Task item >> In the material below, find every line containing "dead" and copy that line.

--------------------------------

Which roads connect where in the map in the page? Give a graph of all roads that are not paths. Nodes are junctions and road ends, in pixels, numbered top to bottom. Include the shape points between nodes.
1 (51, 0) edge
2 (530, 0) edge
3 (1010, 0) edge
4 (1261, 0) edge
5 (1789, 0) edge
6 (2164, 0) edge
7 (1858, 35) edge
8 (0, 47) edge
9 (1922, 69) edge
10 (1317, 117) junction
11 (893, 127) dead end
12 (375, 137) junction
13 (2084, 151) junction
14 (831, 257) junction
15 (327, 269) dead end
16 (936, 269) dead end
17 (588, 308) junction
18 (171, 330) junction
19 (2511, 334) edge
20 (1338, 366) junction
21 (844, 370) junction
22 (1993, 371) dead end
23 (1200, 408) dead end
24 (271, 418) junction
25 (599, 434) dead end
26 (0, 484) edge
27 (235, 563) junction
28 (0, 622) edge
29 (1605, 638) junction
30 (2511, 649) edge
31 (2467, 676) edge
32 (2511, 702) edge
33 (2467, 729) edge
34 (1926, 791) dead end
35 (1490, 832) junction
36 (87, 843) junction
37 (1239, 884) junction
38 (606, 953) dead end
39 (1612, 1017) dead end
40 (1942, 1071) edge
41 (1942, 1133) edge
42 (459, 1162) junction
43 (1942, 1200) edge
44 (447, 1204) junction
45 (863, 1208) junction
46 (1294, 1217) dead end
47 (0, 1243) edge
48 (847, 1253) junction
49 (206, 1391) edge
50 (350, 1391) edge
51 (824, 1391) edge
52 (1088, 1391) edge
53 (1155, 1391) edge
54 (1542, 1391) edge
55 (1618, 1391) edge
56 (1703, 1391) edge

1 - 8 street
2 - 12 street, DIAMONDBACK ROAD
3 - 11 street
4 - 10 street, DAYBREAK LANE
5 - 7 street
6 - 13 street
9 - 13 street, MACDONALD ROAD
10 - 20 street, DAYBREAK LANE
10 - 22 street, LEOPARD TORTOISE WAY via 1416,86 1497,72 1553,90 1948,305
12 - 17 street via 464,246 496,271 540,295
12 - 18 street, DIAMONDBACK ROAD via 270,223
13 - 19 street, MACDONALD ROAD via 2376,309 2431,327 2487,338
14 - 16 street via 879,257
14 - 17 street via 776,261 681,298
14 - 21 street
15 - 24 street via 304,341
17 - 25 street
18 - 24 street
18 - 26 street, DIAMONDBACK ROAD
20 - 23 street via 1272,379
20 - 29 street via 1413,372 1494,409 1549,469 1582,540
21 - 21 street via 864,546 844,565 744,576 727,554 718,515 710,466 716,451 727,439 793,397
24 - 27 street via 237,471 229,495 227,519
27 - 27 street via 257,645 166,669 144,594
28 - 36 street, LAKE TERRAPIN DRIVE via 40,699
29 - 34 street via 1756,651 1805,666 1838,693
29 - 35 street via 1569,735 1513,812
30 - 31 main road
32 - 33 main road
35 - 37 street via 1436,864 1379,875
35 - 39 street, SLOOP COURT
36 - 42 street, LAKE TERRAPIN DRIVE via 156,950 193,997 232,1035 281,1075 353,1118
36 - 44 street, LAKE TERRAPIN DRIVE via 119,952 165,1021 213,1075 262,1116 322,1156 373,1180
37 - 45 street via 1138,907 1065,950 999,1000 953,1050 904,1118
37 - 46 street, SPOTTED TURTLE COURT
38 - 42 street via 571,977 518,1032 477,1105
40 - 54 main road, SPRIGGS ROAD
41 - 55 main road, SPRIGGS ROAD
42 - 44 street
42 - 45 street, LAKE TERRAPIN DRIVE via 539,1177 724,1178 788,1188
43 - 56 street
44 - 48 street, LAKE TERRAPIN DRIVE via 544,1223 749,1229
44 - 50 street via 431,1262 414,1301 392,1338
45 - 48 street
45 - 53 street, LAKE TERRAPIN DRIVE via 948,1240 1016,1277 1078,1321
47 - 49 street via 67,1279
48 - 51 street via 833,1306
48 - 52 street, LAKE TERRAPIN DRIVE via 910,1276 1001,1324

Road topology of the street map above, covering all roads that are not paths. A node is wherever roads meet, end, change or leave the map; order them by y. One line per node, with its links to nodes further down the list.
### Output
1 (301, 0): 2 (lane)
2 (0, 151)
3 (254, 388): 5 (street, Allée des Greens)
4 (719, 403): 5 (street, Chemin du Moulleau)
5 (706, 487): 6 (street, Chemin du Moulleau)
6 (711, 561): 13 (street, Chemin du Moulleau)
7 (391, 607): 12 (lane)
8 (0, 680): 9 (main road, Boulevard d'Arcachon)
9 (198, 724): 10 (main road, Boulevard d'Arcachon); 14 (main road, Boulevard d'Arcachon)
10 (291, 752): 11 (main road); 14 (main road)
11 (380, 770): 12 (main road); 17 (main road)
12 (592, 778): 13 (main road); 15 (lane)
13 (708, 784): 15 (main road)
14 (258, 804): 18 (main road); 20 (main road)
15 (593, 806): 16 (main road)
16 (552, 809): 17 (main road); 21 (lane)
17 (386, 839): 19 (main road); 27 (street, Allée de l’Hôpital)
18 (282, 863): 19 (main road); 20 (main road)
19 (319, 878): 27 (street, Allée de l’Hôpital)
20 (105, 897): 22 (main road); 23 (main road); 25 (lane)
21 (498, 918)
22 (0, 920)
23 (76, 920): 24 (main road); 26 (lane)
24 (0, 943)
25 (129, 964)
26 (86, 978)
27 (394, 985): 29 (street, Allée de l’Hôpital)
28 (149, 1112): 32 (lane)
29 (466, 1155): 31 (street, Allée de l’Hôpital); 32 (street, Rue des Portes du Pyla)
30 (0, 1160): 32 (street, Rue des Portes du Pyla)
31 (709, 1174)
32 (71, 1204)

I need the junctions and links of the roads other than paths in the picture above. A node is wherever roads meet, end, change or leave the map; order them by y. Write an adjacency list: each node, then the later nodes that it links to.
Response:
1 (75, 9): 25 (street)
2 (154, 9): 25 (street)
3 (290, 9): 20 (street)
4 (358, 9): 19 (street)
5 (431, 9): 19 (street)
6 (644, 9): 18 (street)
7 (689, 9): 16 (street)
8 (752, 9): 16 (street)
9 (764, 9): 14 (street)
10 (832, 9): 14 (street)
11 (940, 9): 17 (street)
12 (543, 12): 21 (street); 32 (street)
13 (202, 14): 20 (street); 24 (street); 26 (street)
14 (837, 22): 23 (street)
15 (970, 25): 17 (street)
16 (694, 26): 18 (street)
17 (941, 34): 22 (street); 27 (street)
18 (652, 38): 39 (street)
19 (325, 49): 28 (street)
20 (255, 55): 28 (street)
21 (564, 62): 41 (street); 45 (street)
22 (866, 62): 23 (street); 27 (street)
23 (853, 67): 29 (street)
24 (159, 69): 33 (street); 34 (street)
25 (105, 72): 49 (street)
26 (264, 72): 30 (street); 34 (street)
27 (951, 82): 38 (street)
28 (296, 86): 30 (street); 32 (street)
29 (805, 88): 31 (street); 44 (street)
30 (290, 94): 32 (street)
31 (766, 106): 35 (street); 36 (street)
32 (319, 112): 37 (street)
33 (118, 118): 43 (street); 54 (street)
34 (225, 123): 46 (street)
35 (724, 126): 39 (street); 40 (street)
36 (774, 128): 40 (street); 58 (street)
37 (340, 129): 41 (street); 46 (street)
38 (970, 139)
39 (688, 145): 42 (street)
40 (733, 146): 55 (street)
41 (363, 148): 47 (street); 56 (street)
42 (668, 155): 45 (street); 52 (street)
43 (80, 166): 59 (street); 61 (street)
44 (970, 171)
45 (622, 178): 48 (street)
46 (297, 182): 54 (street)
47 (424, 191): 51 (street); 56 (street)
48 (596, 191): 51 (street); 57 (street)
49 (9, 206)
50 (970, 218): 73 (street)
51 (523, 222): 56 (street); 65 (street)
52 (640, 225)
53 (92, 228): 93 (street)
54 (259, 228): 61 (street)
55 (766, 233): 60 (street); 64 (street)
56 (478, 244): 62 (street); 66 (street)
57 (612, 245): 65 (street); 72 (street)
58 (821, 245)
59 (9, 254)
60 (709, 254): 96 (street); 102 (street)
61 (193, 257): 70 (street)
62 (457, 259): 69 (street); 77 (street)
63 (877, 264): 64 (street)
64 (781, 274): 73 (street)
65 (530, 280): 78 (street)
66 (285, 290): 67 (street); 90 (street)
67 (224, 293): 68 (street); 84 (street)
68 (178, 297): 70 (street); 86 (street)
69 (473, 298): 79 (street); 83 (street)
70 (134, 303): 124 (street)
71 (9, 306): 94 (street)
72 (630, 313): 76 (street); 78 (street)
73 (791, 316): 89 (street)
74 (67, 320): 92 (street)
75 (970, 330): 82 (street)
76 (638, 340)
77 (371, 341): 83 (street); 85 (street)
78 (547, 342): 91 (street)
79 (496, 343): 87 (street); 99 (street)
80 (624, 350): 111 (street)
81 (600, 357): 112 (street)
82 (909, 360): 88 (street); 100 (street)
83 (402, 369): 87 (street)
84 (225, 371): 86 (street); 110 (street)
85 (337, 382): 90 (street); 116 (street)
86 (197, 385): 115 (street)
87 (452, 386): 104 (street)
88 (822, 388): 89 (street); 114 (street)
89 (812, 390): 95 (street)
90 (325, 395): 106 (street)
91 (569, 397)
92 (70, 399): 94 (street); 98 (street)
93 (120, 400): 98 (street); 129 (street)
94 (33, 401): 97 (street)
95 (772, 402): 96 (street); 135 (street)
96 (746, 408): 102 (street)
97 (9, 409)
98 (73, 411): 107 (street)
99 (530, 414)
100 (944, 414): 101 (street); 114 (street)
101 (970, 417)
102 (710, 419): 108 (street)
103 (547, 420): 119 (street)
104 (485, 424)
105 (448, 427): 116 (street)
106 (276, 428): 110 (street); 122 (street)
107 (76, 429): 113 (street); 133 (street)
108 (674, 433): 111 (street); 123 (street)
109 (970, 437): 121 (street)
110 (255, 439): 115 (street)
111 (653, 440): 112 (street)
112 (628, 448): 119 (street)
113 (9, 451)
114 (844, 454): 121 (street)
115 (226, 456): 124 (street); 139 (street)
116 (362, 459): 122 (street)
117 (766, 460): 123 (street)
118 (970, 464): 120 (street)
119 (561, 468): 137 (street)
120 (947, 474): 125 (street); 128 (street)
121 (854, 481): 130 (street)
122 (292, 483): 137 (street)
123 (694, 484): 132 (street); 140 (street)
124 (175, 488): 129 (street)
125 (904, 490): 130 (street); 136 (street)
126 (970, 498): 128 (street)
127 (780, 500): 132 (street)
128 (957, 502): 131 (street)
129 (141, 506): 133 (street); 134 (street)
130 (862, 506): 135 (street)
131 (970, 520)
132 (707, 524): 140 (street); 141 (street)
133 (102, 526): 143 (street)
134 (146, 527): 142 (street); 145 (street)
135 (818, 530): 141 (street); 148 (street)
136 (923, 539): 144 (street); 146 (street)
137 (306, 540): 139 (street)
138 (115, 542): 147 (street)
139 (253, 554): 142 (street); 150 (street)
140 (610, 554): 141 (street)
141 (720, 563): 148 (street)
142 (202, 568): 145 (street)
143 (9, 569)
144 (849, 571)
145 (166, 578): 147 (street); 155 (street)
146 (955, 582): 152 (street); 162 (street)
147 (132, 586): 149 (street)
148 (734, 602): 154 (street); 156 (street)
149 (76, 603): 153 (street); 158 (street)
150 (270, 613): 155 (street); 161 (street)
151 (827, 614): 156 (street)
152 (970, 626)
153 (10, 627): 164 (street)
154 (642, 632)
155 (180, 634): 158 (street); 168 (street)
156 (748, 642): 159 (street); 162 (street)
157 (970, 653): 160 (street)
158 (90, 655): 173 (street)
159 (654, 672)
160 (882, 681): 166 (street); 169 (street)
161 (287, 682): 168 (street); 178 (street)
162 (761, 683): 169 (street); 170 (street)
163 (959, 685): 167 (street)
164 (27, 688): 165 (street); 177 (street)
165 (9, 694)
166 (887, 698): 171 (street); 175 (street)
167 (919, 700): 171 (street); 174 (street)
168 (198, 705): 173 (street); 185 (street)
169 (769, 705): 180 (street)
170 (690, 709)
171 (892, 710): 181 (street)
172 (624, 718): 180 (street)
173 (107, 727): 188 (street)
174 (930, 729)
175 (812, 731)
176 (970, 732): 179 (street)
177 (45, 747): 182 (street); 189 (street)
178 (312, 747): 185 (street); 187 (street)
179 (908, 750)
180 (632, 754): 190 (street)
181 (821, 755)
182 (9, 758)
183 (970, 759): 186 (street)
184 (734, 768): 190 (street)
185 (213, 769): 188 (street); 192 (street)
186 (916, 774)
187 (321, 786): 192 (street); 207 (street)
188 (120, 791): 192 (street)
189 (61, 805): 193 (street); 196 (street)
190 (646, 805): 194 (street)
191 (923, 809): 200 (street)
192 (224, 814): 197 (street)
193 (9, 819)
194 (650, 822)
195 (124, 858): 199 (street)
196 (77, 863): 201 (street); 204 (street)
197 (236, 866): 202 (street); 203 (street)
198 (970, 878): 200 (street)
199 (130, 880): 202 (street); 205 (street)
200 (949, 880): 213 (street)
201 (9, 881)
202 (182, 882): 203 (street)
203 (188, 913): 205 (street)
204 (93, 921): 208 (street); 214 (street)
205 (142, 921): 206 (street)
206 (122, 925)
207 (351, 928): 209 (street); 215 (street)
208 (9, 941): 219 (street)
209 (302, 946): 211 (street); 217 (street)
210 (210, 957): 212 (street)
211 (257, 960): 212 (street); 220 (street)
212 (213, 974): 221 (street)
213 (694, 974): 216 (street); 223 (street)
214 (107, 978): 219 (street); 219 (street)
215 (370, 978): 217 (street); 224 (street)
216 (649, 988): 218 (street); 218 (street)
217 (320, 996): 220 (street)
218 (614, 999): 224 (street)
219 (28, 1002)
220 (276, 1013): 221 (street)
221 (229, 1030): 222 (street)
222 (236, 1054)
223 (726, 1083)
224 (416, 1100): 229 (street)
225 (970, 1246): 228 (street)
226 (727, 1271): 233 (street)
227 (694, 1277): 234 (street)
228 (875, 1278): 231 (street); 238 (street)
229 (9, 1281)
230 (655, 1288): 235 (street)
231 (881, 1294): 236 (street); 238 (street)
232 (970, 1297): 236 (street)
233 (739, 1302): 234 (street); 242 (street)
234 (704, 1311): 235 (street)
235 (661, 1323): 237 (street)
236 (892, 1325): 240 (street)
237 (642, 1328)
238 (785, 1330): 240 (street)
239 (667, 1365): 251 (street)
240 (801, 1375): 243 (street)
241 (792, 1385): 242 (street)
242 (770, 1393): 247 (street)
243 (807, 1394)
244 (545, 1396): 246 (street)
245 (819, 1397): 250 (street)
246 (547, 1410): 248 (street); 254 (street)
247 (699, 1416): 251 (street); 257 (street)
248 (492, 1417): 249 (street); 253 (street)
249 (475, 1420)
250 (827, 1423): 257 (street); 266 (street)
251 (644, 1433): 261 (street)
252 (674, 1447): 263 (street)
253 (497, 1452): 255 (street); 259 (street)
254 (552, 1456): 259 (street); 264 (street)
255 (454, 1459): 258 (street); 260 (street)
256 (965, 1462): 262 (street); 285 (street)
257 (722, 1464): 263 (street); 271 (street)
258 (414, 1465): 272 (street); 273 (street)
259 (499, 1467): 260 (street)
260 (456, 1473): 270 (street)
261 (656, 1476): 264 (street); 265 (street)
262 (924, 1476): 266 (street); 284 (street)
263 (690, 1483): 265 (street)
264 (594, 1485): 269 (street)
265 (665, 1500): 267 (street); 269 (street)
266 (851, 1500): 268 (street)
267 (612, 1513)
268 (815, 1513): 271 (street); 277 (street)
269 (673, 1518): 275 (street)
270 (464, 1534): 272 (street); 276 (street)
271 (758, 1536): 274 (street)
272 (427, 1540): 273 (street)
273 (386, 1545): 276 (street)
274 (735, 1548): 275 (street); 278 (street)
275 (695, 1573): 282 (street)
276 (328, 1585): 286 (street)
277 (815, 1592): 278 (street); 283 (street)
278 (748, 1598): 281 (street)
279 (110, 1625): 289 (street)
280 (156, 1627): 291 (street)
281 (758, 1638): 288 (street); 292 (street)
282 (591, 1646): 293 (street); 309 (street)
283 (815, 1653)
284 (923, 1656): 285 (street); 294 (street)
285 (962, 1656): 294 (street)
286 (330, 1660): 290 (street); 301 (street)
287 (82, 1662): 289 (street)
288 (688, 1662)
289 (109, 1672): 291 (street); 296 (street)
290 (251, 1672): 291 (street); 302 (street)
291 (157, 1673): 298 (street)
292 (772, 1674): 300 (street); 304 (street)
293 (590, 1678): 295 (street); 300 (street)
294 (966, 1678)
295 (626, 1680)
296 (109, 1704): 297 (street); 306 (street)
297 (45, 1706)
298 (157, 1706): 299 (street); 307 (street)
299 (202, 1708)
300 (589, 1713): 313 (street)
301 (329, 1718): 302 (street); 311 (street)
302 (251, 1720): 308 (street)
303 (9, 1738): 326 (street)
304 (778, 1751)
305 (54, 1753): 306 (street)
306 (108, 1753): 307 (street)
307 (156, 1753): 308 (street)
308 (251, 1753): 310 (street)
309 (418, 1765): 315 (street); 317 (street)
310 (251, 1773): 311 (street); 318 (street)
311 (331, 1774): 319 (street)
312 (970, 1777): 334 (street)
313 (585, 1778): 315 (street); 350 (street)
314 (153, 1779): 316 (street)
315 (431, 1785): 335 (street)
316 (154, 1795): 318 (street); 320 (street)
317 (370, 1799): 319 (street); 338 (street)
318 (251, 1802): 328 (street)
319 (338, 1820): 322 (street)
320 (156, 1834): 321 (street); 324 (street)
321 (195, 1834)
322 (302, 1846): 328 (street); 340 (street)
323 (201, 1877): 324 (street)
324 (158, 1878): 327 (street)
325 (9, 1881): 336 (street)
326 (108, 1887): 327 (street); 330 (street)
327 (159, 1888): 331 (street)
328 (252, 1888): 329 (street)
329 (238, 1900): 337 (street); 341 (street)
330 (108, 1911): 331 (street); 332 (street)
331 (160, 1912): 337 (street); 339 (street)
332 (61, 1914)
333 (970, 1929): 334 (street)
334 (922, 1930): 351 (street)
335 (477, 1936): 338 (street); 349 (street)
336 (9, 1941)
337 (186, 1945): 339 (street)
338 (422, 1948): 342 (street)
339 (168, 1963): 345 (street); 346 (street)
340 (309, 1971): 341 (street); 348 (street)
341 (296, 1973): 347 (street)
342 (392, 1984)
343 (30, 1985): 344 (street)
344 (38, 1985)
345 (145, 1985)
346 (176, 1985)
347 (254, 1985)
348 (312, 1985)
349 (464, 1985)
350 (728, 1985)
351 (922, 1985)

--------------------------------

Expected answer >>
11 (893, 127) dead end
15 (327, 269) dead end
16 (936, 269) dead end
22 (1993, 371) dead end
23 (1200, 408) dead end
25 (599, 434) dead end
34 (1926, 791) dead end
38 (606, 953) dead end
39 (1612, 1017) dead end
46 (1294, 1217) dead end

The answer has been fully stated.